The Krembil Foundation, a family-led charitable organization, has confirmed a $664,356 grant in support of this research. Having recently developed a successful therapeutic approach for rheumatoid arthritis and gout, Abdul-Sater’s lab will expand its focus to psoriatic arthritis (PsA), a less common debilitating inflammatory disease.

“The Krembil Foundation has generously supported medical research across Canada for more than two decades,” says Faculty of Health Dean David Peters. “We appreciate their recognition of Dr. Abdul-Sater’s innovative work investigating autoimmune diseases. By bringing together basic and clinical research, this project will lay the groundwork for developing new therapies to target psoriatic arthritis.”

The Foundation’s Scientific Director, Kate Williams, acknowledges there is a personal motivation for the Foundation advancing knowledge in this area, as some members of the Krembil family live with psoriatic arthritis. “Building on the Foundation’s established partnerships with clinical researchers, the new collaboration with scientists at York will shed more light on the fundamental mechanisms of psoriatic arthritis,” she says. “We hope the discovery of critical pieces of the puzzle explaining what drives PsA will ultimately provide better options for treatment.”

An incurable, inflammatory disease of the skin, joints, tendons and ligaments, PsA is currently treated by reducing inflammation in an effort to slow its advance and avoid severe damage to the skin and joints. Unfortunately, many patients either do not respond to this treatment, stop responding after initial success, or suffer from significant side effects.

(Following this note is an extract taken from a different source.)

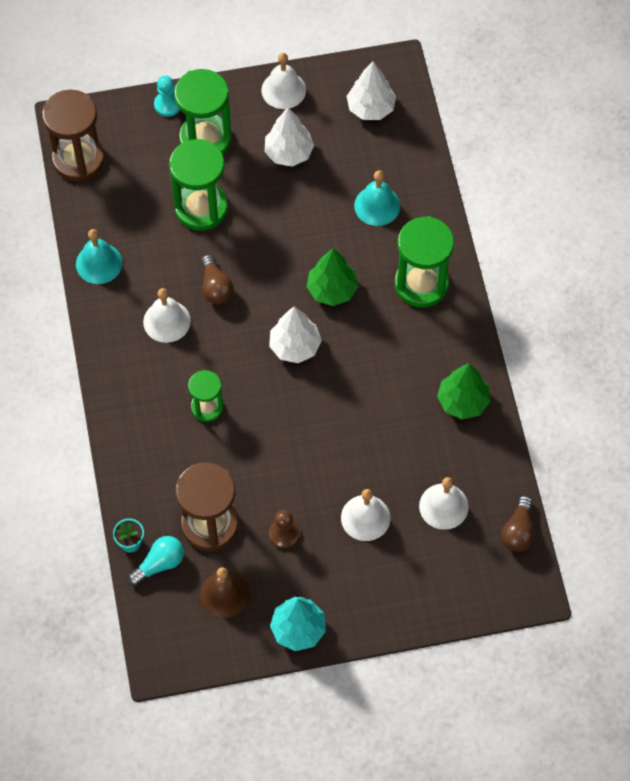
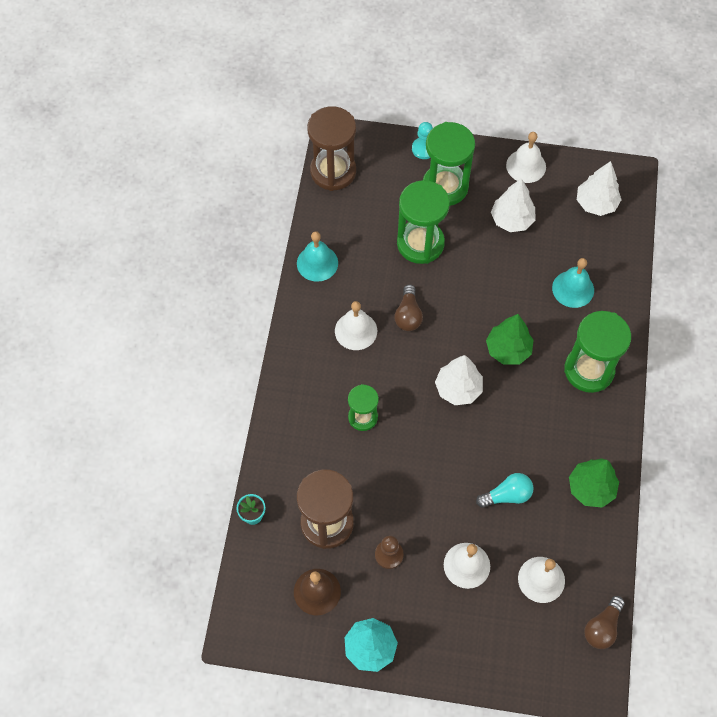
camera: 20 degrees right, 0 degrees up
(159, 564) = (270, 543): turquoise light bulb -> turquoise light bulb (507, 495)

In recent research on rheumatoid arthritis and gout, Abdul-Sater identified a protein called TRAF-1, which will either block or trigger inflammation, depending on the type of immune cell with which it interacts. By creating a modified version of TRAF-1, he was able to “pump the breaks” on the protein’s ability to activate those cells that cause excessive inflammation and tissue damage.

Since TRAF-1 is also associated with psoriatic arthritis, the new project aims to determine whether modifying this protein in cells from PsA patients will have similar beneficial results.

“We found that breaking the interaction with one specific protein is a really good way to limit inflammation and reduce activation of autoimmune cells, without affecting other functions,” says Abdul-Sater, the recipient of early career research awards from the Arthritis Society, Canadian Institutes of Health Research (CIHR), Banting Foundation and York University.  

Noting that inflammation is an essential component of the immune system’s response to infection, he adds “We don’t want to stop it occurring altogether. Instead, we want to reduce excessive inflammation, which can be very destructive. It’s a double-edged sword.”

In the first stage of this project, cells from psoriatic arthritis patients – provided by Toronto Western Hospital rheumatologist, Dr. Vinod Chandran – will be compared with cells from rheumatoid arthritis patients, as well as from healthy donors. The team will investigate how levels of TRAF-1 protein change in patients who are at different stages of the disease.

Next, they will “edit” the protein to bring its activation level as close as possible to that of healthy donors. Future studies will involve working on biopsies from arthritis patients, “moving from the simple to the complex,” explains Abdul-Sater. “We hope this will enable us to find the proper balance in people at risk for this very complicated disease.”

The researcher says that he looks forward to collaborating with the Krembil Foundation, “We’ve had a lot of discussion with the Foundation’s research team during the proposal stage and will continue to work with them throughout the project. I’m really excited about what we can accomplish together.”